*** Metin Alıntısı ***

‘’Kritik, hiçbir edebiyatta bizdeki kadar ölümle at başı gitmemiştir’’
Ahmet Hamdi Tanpınar
26 Kasım 2023 Pazar günü aramızdan ayrılan, hocamız Abdurrahman Taş’ a saygılarla…
Göreve başladığından bu güne yüzlerce insan yetiştiren Abdurrahman Taş, fiziki olarak zayıf yapısı, ince vücudu, uzun boyu, kıvırcık olmayan düz saçlarıyla 1978 Yılında Dede Korkut Yayınları arasında çıkan Yazarını Kurşunlatan Yazılar Kitabının yazarı Necdet Sevinç’e benzer.
Görev yaptığı çeyrek asırdan fazla bir zamanda onlarca öğrencinin ruh dünyasına dokunarak onların doktor olmasını sağlayan Abdurrahman Taş, branşının etkisiyle olsa gerek öğrencisine karşı duygularını açık etmez. Bu yönüyle romantik değil, objektiftir. Öğrencisine karşı sevecen midir? Müşfik midir? Kindar mıdır? Bu duygularını dışa vurmaz.
Kırk yıllı geçkin meslek hayatında onlarca kaymakam, savcı, hâkimin yetişmesine vesile olan Abdurrahman Taş, dışarıdan bakılınca öğrenciye karşı müşfik duygularını gizleyen , yansız bir görüntü sergiler. Sevenlerinin gönlünde yaşayacak olan Abdurrahman Hoca, çok zorda kalmayınca
öğrencilerine karşı duygularını peşin belli etmez, bu yönüyle ketumdur. Hiç bir öğrencisine kin beslemese de beslediğinin en küçük bir emaresi görülmez.

*** Girdi Verileri ***

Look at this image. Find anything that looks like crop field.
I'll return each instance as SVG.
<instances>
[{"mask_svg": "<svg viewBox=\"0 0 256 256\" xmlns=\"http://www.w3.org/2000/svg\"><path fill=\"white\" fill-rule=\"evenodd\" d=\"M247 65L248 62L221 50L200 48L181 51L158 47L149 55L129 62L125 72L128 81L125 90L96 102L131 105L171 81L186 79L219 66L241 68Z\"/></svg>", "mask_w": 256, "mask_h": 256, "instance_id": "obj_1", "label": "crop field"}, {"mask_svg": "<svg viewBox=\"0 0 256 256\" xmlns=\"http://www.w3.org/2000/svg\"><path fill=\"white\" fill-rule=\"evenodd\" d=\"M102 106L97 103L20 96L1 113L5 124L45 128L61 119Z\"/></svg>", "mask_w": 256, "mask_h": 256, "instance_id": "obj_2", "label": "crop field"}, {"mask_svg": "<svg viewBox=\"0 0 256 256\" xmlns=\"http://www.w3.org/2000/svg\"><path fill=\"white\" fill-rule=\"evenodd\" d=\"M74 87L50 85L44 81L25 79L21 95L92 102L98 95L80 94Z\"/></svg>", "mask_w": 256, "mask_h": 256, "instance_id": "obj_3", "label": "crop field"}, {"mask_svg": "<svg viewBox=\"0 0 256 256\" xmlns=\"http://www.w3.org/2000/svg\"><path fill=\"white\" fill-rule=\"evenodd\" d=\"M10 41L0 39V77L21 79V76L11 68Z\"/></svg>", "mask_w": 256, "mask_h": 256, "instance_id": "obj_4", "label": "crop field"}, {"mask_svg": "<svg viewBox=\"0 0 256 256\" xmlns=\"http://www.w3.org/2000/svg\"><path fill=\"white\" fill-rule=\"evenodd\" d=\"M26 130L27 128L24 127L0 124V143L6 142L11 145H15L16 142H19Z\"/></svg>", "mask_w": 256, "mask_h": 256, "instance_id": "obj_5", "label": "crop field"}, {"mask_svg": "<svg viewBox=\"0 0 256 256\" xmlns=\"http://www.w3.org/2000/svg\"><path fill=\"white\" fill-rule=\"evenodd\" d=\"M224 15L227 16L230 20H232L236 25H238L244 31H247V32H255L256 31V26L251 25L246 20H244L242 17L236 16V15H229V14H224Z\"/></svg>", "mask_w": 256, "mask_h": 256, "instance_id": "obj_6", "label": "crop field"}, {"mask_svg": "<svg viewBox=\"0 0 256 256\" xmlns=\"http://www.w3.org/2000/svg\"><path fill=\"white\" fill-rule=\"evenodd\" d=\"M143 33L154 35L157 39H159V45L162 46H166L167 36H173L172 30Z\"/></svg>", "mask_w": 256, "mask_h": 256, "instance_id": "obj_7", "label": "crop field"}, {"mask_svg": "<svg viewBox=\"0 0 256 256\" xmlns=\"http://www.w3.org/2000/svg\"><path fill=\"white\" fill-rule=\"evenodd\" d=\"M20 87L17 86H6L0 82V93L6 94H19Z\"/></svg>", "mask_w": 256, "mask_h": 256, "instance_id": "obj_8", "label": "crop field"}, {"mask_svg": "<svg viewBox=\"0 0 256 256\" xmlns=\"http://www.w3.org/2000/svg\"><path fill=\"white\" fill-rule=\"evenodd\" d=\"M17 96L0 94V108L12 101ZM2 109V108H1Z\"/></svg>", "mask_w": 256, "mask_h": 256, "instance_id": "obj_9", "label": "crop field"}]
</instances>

***

**Görev Listesi**:
- A) Metne göre Abdurrahman Taş'ın yetişmesine vesile olduğu meslekleri sırala.
- B) Lütfen girdi verilerindeki satırlardan, ilk satırla başlayıp "<instances>" içeren satırla biten kısmı, iki uç da dahil olmak üzere aynen çıkar.

**Görevlere Yanıtlar**:
- A) doktor, kaymakam, savcı, hâkim

- B)
Look at this image. Find anything that looks like crop field.
I'll return each instance as SVG.
<instances>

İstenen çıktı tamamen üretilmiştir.